SCREENED AT INDEPENDENT FILM FESTIVAL BOSTON 2016: That "The Hollars" is an independent film in this day and age is a sort of indictment on the film industry: Its story is neither complicated nor difficult to relate to, the style is far from experimental, and the cast is almost entirely made up of familiar names and faces (if not necessarily people that will draw a guaranteed audience on their own). It is quality mainstream entertainment, and it's kind of weird that the people involved had to make it outside of a system that was traditionally built on movies like this.

The set-up is pretty simple; the Hollar family lives somewhere in the Midwest and, like many, is kind of squeaking by: Divorced older son Ron (Sharlto Copley) has moved back in with parents Don (Richard Jenkins) and Sally (Margo Martindale), though Don's plumbing business is on the verge of bankruptcy. An awkward family moment ends with Sally having a seizure, and younger son John (John Krasinski) flies out from New York to be with them, with super-competent and very pregnant girlfriend Rebecca (Anna Kendrick) seeing to everything.

Provided information ::
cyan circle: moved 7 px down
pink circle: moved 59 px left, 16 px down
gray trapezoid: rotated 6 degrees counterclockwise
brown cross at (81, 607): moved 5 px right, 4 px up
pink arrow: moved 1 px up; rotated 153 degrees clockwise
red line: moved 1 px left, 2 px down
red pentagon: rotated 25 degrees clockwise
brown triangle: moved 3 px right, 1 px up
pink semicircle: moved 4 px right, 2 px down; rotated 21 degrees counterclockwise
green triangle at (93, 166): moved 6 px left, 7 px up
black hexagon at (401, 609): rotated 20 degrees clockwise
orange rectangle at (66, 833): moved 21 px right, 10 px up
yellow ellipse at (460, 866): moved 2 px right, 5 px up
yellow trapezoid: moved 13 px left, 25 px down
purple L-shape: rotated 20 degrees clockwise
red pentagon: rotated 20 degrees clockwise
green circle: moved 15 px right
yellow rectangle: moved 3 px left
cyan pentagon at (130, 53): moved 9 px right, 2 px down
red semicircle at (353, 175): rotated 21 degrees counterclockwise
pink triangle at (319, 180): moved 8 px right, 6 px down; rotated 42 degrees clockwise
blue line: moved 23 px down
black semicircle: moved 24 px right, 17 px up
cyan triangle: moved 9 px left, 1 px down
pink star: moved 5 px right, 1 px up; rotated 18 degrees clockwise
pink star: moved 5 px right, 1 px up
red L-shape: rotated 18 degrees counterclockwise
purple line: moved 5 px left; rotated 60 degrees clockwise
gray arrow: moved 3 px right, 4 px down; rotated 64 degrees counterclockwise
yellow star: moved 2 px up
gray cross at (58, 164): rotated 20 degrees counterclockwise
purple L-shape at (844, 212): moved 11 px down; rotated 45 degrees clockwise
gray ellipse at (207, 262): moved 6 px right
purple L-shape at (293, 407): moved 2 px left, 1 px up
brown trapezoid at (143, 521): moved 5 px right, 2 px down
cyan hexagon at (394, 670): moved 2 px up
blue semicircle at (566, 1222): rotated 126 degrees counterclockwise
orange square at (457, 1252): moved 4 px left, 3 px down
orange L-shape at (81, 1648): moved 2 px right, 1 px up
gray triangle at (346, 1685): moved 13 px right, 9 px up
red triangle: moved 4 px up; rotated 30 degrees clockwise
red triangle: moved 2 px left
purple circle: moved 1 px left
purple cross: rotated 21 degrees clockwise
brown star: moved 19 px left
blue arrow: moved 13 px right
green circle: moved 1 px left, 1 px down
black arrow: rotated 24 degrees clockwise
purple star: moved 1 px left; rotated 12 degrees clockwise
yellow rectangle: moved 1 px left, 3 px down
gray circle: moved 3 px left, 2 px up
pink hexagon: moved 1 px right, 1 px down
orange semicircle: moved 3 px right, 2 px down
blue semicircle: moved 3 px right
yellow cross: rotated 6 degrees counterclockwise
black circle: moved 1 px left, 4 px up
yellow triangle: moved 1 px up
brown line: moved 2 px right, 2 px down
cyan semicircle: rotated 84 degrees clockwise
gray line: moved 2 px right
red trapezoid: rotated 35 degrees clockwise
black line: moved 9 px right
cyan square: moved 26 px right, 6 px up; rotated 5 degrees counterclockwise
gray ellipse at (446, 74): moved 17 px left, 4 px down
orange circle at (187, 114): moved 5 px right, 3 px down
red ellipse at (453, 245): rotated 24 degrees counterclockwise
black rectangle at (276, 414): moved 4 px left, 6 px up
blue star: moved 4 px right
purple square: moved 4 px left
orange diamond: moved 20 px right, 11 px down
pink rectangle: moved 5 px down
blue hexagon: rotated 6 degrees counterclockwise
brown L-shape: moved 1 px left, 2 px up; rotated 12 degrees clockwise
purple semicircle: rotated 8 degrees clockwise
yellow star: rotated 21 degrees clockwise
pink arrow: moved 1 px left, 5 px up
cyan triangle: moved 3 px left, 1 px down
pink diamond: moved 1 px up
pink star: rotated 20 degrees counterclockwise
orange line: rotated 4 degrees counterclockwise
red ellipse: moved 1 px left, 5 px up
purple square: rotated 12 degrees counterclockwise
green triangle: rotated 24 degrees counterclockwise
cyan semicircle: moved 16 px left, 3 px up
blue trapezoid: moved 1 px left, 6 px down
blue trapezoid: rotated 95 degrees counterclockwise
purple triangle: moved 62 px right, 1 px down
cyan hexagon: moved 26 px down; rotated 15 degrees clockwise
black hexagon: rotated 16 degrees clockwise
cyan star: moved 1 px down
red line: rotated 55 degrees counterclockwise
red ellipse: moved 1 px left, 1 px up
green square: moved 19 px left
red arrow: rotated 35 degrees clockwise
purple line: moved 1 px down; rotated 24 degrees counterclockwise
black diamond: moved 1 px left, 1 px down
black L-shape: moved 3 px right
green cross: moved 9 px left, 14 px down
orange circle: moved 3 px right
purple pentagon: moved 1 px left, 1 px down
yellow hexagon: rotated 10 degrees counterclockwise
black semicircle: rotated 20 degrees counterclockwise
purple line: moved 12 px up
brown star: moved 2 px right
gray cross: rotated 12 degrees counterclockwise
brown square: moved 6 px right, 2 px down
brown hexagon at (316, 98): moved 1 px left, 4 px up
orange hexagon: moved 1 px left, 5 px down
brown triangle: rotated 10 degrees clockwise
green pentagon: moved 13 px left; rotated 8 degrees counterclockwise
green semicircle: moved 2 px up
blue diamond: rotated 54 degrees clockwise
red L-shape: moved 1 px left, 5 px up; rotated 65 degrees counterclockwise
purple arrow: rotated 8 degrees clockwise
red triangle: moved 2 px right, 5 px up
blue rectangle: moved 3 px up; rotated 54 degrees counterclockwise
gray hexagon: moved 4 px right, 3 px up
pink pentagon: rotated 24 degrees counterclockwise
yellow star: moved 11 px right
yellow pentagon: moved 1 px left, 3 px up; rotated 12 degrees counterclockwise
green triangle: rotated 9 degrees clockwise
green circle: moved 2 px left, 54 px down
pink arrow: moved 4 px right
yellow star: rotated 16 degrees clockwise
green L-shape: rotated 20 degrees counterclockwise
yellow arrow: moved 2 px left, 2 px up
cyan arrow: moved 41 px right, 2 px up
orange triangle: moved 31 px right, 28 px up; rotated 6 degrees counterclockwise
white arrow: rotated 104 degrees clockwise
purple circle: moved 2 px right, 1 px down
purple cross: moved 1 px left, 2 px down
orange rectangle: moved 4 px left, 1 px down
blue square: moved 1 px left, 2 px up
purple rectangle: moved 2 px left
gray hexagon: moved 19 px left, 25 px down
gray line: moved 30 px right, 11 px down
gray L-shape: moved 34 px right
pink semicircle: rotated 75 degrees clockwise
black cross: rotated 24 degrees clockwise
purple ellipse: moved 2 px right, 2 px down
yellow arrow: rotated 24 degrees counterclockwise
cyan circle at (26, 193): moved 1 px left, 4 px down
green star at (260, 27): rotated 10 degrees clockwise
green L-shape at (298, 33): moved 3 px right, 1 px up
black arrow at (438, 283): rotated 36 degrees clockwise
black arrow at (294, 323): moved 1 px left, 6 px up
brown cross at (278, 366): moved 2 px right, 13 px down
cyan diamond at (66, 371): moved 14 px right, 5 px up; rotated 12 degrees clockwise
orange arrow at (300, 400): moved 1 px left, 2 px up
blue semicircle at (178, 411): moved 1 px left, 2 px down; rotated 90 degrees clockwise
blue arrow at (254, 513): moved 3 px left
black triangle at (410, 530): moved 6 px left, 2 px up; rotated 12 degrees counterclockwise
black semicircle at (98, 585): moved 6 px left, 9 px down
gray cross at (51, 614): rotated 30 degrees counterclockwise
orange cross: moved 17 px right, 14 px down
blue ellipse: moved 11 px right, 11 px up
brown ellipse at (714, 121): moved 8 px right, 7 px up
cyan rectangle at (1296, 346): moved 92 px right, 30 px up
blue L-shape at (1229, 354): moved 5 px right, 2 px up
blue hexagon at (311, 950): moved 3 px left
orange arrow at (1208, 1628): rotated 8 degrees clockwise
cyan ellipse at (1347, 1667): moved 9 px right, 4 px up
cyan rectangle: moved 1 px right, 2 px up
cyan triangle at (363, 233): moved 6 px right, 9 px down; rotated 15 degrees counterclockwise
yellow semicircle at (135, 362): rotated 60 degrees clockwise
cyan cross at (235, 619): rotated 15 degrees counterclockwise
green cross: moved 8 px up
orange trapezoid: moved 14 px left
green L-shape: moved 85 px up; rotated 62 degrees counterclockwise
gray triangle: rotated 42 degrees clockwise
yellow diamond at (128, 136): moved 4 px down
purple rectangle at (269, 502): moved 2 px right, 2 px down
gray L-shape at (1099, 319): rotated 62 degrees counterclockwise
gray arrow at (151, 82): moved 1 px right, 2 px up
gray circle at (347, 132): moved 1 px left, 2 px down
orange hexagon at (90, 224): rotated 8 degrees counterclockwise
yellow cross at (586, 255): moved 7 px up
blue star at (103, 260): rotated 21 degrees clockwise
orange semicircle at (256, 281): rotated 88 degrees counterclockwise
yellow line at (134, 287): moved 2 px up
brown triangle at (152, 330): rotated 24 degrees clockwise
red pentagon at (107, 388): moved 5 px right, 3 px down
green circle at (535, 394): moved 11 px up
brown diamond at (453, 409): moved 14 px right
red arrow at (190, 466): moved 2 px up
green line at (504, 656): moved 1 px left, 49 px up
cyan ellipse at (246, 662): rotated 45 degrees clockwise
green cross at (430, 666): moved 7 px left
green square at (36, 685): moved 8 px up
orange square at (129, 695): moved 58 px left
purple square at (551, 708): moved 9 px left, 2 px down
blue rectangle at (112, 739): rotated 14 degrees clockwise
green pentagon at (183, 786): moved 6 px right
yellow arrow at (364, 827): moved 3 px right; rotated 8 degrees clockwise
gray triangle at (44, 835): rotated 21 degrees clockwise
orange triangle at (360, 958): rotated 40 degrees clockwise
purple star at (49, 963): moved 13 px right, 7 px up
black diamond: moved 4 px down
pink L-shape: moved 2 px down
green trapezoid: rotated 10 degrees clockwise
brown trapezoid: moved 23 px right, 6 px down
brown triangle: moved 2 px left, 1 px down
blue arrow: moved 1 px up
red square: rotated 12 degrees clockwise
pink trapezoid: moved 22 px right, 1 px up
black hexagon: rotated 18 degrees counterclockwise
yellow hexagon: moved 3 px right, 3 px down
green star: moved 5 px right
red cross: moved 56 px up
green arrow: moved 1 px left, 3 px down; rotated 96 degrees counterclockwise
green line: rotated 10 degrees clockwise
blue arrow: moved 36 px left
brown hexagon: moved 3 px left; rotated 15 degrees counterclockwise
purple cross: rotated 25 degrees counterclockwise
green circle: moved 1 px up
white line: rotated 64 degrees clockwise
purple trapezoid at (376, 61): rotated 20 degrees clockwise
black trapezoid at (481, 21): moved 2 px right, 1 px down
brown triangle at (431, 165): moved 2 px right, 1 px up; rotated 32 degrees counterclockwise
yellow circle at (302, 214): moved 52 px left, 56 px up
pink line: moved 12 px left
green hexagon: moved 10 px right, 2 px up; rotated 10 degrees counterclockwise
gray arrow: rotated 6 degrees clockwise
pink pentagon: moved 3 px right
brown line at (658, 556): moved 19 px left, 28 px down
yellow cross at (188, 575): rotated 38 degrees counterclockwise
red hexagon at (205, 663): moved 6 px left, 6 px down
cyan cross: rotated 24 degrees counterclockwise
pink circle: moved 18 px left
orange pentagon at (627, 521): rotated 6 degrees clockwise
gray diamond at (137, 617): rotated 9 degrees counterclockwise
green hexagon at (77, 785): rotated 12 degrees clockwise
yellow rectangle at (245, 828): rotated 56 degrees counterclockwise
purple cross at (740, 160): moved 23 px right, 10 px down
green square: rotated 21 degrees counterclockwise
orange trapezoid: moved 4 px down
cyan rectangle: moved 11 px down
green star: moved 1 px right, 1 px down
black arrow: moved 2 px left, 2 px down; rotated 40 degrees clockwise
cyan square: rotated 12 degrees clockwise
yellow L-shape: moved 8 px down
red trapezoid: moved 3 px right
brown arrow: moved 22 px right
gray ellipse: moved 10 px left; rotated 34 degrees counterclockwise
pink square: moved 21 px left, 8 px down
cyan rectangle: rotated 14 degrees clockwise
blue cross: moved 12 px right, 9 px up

What you should do ::
Answer these questions about the review of "The Hollars":
(a) At which festival was the film screened?
(b) What kind of business does Don run, and what condition is it in?
(c) From which city does John fly out to be with his family?

Exercise answer ::
(a) Independent Film Festival Boston 2016
(b) A plumbing business that is on the verge of bankruptcy
(c) New York